Clark WL, Kaiser PK, Flynn HW Jr, Belfort A, Miller D, Meisler DM. Treatment strategies and visual acuity outcomes in chronic postoperative Propionibacterium acnes endophthalmitis. Ophthalmology. 1999;106(9):1665–1670.
Endophthalmitis associated with conjunctival filtering blebs
Except for the additional sign of a purulent bleb, the clinical features of conjunctival filtering bleb-associated endophthalmitis are similar to those of acute-onset postoperative endophthalmitis. These features include conjunctival vascular congestion and noticeable intraocular inflammation, often with hypopyon (occurring months or years after glaucoma filtering surgery). The initial infection may involve the bleb only (blebitis), without anterior chamber or vitreous involvement. Blebitis without endophthalmitis can be treated with frequent applications of topical and subconjunctival antibiotics and close follow-up. However, if blebitis progresses to bleb-associated endophthalmitis, patients are treated with intravitreal antibiotics with or without vitrectomy. Bleb-associated endophthalmitis typically occurs months to years after surgery, and causative organisms include Streptococcus spp, Haemophilus species, and other gram-positive organisms. The recommended intravitreal antibiotics are similar to those used in acute-onset postoperative endophthalmitis. However, the most common causative organisms in bleb-associated endophthalmitis (ie, Streptococcus or Haemophilus spp) are more virulent than the most frequently encountered organisms in endophthalmitis that occurs after other intraocular surgeries (such as cataract surgery). Even with prompt treatment, the visual outcomes in bleb-associated endophthalmitis are generally worse than for acute-onset endophthalmitis after cataract surgery (Fig 20-9). Management of filtering bleb-associated endophthalmitis is similar to acute-onset post-operative endophthalmitis; however, vitrectomy may be more commonly considered.

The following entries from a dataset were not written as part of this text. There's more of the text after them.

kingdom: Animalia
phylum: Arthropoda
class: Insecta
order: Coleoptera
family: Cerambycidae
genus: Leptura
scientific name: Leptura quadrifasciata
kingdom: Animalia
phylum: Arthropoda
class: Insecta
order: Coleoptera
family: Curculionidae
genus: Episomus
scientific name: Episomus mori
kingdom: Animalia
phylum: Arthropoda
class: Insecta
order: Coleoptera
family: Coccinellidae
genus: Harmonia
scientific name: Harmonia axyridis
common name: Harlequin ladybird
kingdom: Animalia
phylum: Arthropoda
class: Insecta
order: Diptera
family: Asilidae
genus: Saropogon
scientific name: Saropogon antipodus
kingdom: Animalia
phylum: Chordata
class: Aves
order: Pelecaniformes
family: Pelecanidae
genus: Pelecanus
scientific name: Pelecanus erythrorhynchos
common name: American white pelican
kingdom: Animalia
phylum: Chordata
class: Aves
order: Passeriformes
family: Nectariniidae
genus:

Figure 20-8 Chronic (delayed-onset) postoperative endophthalmitis. A, Endophthalmitis in a patient with progressive intraocular inflammation 3 months after cataract surgery. B, Same patient after pars plana vitrectomy, capsulectomy, and injection of intravitreal antibiotics. Culture results confirmed a diagnosis of Propionibacterium acnes endophthalmitis.